И тут мы подошли к чему–то решающему и центральному в этой видимой сложности — к некой основной вдохновляющей стихии, и как всё это, может быть, странно, но подлинно! И как может Достоевский написать такие слова в одном (особенно им любимом) из своих произведений: «Сострадание есть главнейший и, может быть, единственный закон бытия человеческого»? [4]) Это — мысль героя, но видно, что и самого Достоевского. Что это значит? Не совпадает ли это с тем впечатлением, которое вынесла на первой же встрече с ним его скромная «сотрудница» — корректорша типографии, где печатался «Дневник Писателя», — оставившая самые, может быть, замечательные по яркости, проникновенности и глубине записки о своих встречах с Достоевским:
«Кто знает, — пишет она, — может быть, именно он вывел нас всех из нормы и до того пронизал нам душу любовной жалостью, состраданием ко всему страдающему, что нам… всё больное, забитое и приниженное стало близко и родственно, как свое!» [5])

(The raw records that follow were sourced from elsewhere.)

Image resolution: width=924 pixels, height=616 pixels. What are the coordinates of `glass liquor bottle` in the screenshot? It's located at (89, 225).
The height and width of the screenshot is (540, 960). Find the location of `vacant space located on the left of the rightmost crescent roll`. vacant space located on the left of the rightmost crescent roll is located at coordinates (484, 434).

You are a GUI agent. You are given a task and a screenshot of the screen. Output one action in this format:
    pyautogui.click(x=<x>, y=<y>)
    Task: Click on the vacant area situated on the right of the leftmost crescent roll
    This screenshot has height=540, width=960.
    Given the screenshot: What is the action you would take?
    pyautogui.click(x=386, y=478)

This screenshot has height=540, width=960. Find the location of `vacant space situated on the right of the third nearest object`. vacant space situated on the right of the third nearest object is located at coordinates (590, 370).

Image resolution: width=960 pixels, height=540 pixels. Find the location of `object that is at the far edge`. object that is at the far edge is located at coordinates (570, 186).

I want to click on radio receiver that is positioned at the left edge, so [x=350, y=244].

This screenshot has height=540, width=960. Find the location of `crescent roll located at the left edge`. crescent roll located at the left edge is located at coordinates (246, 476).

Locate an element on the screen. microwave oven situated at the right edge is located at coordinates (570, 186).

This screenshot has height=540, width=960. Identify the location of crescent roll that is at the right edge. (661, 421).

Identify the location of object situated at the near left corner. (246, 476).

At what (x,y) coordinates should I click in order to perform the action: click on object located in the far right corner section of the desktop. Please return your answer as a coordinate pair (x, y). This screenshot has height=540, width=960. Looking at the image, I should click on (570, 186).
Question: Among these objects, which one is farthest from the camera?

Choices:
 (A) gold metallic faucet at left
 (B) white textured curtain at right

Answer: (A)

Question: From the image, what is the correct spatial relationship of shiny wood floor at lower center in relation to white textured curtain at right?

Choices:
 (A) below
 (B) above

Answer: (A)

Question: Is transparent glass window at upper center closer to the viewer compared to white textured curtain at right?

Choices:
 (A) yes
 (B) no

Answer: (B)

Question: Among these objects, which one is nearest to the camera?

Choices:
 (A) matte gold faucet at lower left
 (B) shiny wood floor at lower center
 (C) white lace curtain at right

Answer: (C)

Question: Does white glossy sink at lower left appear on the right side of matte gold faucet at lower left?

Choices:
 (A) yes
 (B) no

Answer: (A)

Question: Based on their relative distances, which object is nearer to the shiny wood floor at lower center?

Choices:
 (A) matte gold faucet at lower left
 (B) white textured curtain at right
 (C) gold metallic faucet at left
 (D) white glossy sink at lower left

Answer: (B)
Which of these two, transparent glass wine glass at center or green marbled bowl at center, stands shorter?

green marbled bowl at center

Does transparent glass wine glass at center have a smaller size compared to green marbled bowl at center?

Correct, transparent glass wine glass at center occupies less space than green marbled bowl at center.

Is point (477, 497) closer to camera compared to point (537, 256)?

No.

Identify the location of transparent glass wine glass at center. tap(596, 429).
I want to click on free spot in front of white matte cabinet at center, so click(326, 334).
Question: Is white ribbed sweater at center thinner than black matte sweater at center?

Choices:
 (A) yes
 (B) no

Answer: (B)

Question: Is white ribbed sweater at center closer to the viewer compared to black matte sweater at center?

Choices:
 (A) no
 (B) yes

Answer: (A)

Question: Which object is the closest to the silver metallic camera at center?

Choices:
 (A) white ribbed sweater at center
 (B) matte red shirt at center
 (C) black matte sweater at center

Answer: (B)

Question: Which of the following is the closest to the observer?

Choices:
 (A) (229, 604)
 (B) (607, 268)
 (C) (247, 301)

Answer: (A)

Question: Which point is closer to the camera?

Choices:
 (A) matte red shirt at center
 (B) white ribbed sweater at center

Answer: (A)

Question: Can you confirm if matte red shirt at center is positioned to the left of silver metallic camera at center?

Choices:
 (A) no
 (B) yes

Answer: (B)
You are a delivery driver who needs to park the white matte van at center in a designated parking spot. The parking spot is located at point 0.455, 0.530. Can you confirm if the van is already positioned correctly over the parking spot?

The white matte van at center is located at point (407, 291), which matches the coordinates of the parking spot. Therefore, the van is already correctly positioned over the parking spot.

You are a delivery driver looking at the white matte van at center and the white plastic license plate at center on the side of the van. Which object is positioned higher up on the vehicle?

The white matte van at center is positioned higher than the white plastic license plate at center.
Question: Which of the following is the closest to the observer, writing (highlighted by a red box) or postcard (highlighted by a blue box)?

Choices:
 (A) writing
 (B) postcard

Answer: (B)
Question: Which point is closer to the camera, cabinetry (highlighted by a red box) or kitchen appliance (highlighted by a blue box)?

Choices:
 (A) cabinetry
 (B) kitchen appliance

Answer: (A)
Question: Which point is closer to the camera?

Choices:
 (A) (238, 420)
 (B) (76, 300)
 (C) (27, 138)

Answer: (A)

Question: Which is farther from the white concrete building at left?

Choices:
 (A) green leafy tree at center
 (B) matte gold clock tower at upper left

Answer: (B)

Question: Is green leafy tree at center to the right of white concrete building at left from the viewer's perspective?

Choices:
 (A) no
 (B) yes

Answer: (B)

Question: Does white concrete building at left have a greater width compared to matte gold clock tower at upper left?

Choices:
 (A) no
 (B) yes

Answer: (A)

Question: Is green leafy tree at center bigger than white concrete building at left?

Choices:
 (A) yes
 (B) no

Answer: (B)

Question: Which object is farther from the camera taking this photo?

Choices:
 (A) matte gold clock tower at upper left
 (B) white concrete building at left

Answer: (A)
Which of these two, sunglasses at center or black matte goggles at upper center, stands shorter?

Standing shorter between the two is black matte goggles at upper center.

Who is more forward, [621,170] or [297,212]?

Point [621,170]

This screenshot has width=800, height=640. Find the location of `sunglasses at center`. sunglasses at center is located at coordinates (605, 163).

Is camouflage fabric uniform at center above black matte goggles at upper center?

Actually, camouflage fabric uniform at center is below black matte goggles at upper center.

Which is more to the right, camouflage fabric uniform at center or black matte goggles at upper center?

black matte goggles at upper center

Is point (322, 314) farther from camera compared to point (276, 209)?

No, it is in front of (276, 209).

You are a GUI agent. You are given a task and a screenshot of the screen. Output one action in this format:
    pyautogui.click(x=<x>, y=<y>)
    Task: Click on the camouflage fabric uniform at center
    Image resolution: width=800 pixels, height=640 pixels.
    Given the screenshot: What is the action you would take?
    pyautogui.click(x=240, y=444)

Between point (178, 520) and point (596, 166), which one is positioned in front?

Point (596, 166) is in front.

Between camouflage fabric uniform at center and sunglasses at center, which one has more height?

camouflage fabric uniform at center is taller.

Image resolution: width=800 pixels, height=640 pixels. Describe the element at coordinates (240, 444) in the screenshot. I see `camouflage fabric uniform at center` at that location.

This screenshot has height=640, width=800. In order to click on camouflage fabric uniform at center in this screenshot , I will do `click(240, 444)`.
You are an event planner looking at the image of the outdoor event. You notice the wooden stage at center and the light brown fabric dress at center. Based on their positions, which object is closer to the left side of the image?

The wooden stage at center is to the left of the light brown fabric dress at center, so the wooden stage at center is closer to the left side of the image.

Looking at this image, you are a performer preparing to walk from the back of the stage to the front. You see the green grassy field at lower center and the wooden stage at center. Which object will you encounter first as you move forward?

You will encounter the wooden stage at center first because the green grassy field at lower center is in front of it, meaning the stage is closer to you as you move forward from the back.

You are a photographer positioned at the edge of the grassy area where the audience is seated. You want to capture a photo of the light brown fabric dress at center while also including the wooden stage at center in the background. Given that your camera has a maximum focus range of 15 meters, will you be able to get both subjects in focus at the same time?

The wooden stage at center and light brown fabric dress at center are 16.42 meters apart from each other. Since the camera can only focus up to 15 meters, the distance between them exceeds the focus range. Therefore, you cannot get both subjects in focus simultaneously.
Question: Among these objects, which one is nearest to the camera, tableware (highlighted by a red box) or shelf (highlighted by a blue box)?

Этими словами — и самого Достоевского, передающего мысли одного из любимых своих героев, и его корректорши о нем самом — подкрепленными со всех сторон, мы вводимся в самую глубь, в самый центр призвания и служения и внутренней жизни Достоевского. Жестокими картинами своих романов и повестей он теребит нас, он мучит нас… чтобы и мы сострадали. В этом тереблении, тревожении нас страданиями других — его призвание и его великое служение. Ибо (меняя несколько слова Достоевского в «Идиоте») в этом сострадании — норма (слова Достоевского: «единственный, может быть, закон») бытия человеческого.